• **WORK TO COMPLETE**
Quote every line from the one holding "What is the greatest value displayed?" to the one holding "What is the spread", inclusive, and leave out the pictures.

• **DATA EXTRACTS**
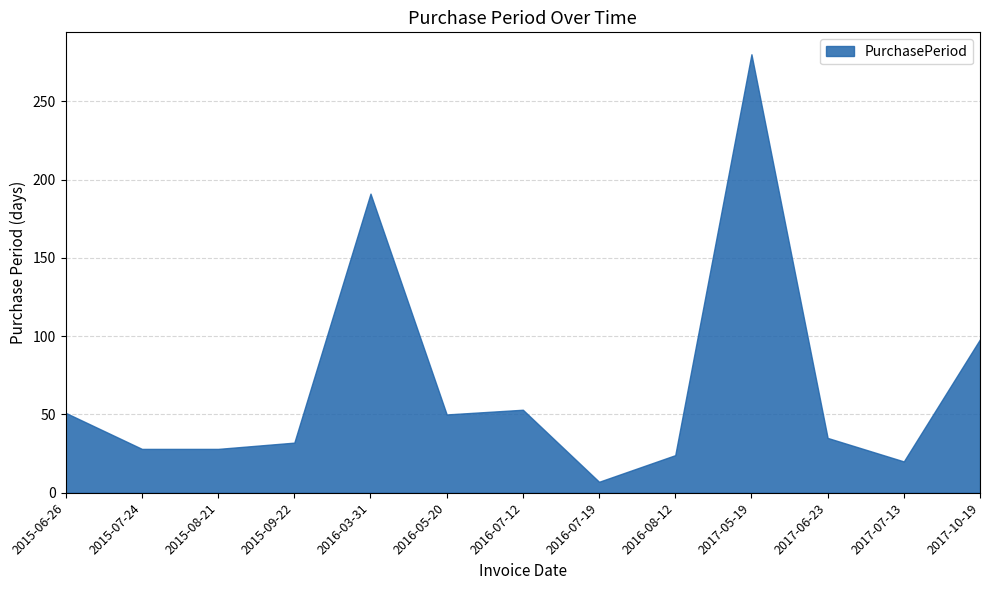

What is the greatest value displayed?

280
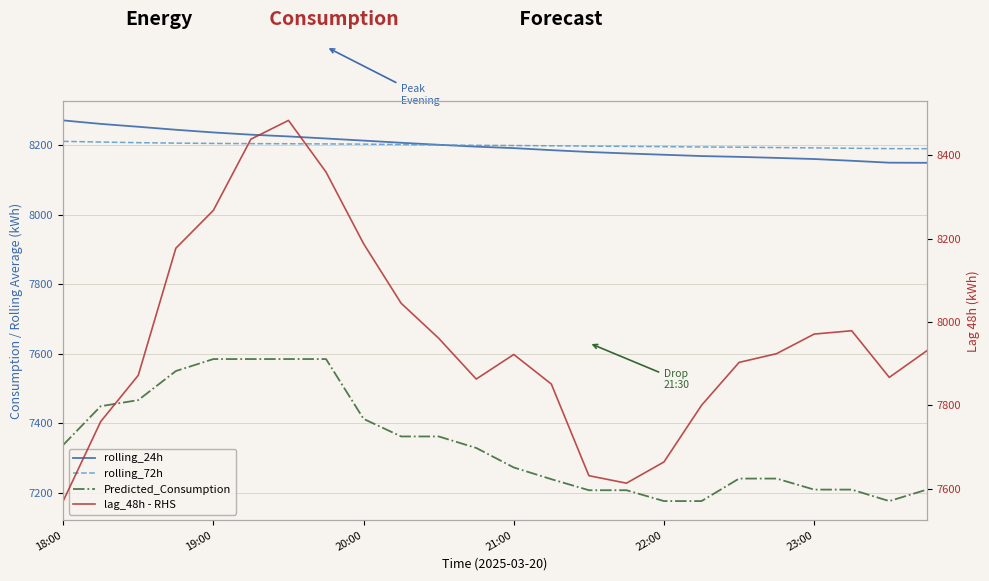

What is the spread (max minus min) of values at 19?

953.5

* * *

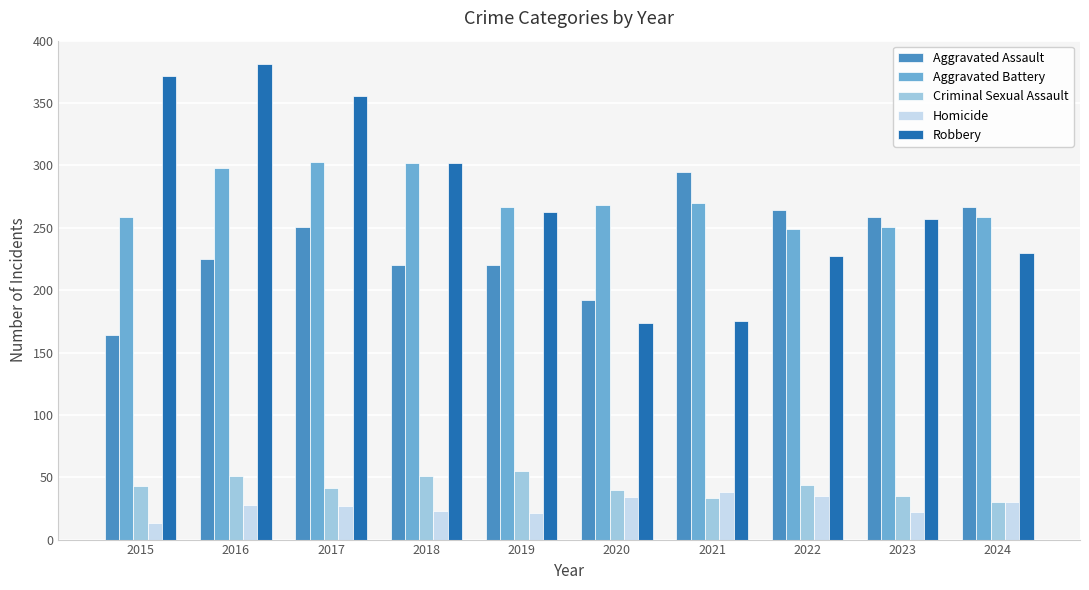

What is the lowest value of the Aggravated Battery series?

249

• **EXPECTED ANSWER**
What is the greatest value displayed?

280

What is the spread (max minus min) of values at 19?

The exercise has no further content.